Rule: you shouldn’t go up mountains if you’re not fit because the mountains don’t care. So don’t. But the mountains are also where I keep my soul and they heal me, so up I went.

Our first walk was supposed to be Rhyd Ddu but since I was unusually wobbly, an exposed ridge walk was clearly a stupid idea; we opted for baby steps to Llyn Idwal instead: a 3km wander on flat ground and a swim. I could, I figured, manage this, because I wouldn’t use my thumb.

Mountains have two other rules. (Not just two — there are more — but these are two specifically relevant to being injured. I knew them both.)

  1. There is no such thing as a body part that you will not use. “I’ll just use my other hand” is not a real thing: you will use both. You will use your whole body unless something has dropped off or stopped moving, in which case, you’ll sub in something else. But you will end up using whatever body you have.
  2. Whatever pain you have in the beginning will be amplified a million times by the first ascent and will turn into a burning fury by the end. If you have a tiny blister from the offset, then left untreated this will be a pulsating pink monster after a couple of hours and the blackened gates of red-edged hell by the end. If you have a “sore thumb”, imagine a festering, agonising lava stick stuck to your hand by the time you’ve bashed it on a few rocks, grabbed a few handholds with your full, lardy bodyweight, ripped a stitch or two, and accidentally plonked the whole, burning, screaming thing into a stinking mountain lake and had to unpick and re-dress it using just your other hand.

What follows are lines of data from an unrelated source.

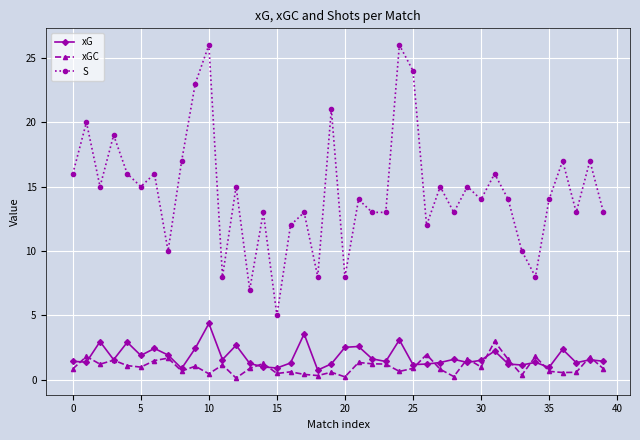

Which series has the widest spread of values?

S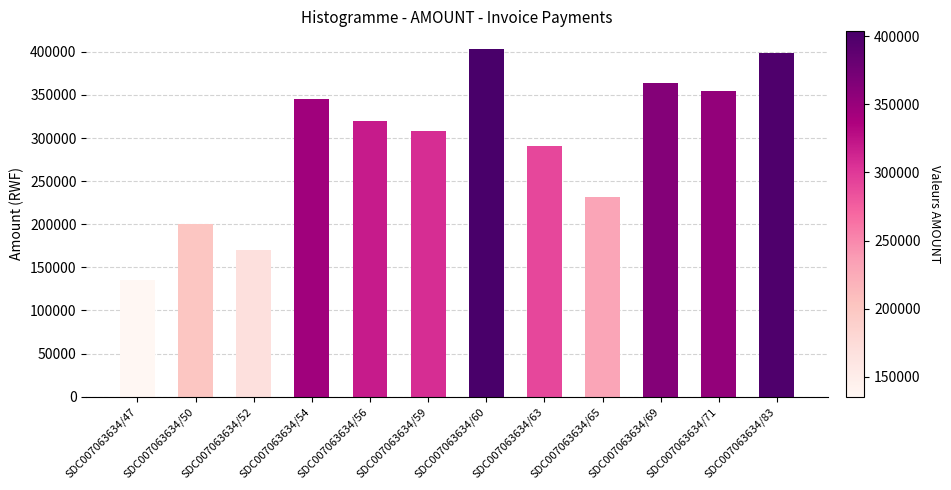

Does the chart contain stacked bars?

No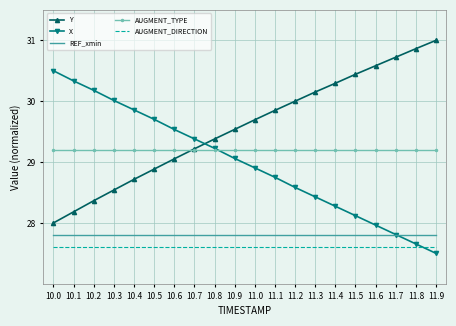

What is the spread (max minus min) of values at 11.5?

2.8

My thumb was so painful before setting off that I yelped out loud when I picked up my breakfast coffee in the cushy surrounds of our hotel. By the end of a day in the hills, I was a silent, staring, muddy, sweaty, bug-eyed mass of monosyllables.

‘Are you OK, Mum?’

Yes.’

Thank.’

You.’

‘You look a bit…’

YeahIknow.’

Mfine.’

The kids had a lovely time swimming, though (no, I can’t swim with one hand held up out of the water, so yes, my thumb became a soggy mess, and yes, of course it was a stupid idea) but my soul is in these mountains and I needed it, and I don’t regret it. (I’m going to look a complete tit if my thumb falls off.)

So anyway, this is why I carry a really good first aid kit.

We’re all fine.

Also, there are baby fish in Llyn Idwal, and if you stand still in the shallows, they nibble your feet and make your children scream with horror and joy, because they tickle, and it’s scary, eerie fun, and because mountains are magical.